On the whole, the Seattle democracy voucher program seems to have done more overall good than harm to municipal elections. Gains include more city-wide participation in campaigns, broader demographic involvement, and a boost for unknown or younger candidates who otherwise would be unlikely to run for office.
One irony, for those concerned about getting big money out of politics, is that voters in the Seattle mayoral race gave this year’s primary win — just as it did in 2017 — to the candidates who attracted the most money. Four years ago that was Jenny Durkan and Carey Moon. This year it’s Bruce Harrell and Lorena Gonzalez.
I fail to see the benefit of having dozens of candidates running for office, especially when so few are knowledgeable about public policy. All the voucher program has done is motivate vanity campaigns for people with little to no followers and even fewer organizational abilities.
The biggest beneficiary of the voucher program has been the campaign consulting industry. And I’m not talking about the voucher harvesters. Each of the campaigns has hired one or more political consultants, who are the ones raking in the dough, polluting out mailboxes, social media feeds, and airwaves with ads.
The dialog has not improved. The quality of candidates has not improved.
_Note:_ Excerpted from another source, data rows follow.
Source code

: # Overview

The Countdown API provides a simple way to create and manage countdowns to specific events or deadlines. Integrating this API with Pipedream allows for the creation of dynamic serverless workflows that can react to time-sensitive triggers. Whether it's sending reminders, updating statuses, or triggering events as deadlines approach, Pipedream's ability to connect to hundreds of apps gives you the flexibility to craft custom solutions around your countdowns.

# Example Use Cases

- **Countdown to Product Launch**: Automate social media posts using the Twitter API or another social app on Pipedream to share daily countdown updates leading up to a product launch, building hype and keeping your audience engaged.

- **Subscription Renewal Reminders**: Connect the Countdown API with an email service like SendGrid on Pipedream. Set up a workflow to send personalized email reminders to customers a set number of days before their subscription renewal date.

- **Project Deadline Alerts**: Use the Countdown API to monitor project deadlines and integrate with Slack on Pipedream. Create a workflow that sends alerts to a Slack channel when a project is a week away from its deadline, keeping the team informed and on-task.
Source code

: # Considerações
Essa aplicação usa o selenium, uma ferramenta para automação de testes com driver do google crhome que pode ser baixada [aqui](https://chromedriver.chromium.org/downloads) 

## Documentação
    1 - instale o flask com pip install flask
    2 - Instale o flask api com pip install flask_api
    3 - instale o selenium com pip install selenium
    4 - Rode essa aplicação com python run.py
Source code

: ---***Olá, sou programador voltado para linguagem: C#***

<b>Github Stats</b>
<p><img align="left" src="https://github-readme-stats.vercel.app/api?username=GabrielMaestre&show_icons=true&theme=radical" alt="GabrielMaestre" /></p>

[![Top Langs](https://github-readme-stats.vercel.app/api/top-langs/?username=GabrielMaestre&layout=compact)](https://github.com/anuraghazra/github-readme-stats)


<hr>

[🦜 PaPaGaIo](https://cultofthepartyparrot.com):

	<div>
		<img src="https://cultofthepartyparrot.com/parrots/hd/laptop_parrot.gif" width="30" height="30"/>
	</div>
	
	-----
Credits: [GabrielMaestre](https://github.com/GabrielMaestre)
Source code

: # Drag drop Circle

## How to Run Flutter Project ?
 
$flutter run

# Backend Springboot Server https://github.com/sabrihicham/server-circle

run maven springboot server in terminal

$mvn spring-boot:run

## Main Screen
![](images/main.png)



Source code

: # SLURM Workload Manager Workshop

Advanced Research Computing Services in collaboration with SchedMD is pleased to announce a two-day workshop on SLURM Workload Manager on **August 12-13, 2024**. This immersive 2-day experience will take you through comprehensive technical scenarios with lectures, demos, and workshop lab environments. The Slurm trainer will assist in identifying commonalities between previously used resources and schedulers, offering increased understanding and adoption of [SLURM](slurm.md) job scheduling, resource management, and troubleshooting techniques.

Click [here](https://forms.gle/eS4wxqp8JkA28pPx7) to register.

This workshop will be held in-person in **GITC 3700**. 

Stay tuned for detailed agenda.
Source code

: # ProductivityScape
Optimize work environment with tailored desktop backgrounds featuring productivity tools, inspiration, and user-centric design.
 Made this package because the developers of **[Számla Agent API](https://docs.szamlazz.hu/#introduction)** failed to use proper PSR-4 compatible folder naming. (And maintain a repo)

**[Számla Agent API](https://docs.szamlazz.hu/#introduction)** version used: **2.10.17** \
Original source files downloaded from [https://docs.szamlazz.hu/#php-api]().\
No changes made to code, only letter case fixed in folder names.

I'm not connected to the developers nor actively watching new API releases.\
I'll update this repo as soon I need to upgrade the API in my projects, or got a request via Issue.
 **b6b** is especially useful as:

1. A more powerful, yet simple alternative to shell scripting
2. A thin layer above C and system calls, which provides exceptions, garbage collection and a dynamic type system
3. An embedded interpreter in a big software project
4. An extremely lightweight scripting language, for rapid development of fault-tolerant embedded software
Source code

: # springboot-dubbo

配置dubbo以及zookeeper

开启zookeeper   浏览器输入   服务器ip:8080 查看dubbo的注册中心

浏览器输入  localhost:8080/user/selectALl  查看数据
And the outcome of elections – better policies – have not improved.
What has been successful is the wasting of millions in taxpayer dollars that could have better been spent fixing some of our bridges, or even better, providing mental health and/or drug treatment to the thousands of homeless people living on our streets.
I should have included the costs to the individual household of the DvP. Turns out the average is about $11 per year. That’s not a lot in exchange for involving more citizens in democratic elections. Would you pay $10 to have a more inclusive system?
Good piece, Jean. There are indeed pros and cons to the Democracy Vouchers. However, I wouldn’t call the funds “play money.” It’s real money that comes from the pockets of taxpayers and then gets distributed to candidates who qualify to receive them. Overall, it’s a good experiment to learn how best to encourage more people to engage in the political process, candidates and donors.
It’s hard to tell what this means:
“by 2017, the first year of the program, 3.4 percent gave donations. In 2019, that number grew to 7 percent of the population. ”
Do the percentages listed include the vouchers, are are they in addition to it? If yes, then there’s really not a single positive to be attributed to the campaign.
In any case, the fairly trivial increase in donations doesn’t offset the blatant cash-grab by consultants to the ridiculous Houston campaign. That this was judged “fully legal” is the most damning evidence that the Democracy Vouchers program is a failure.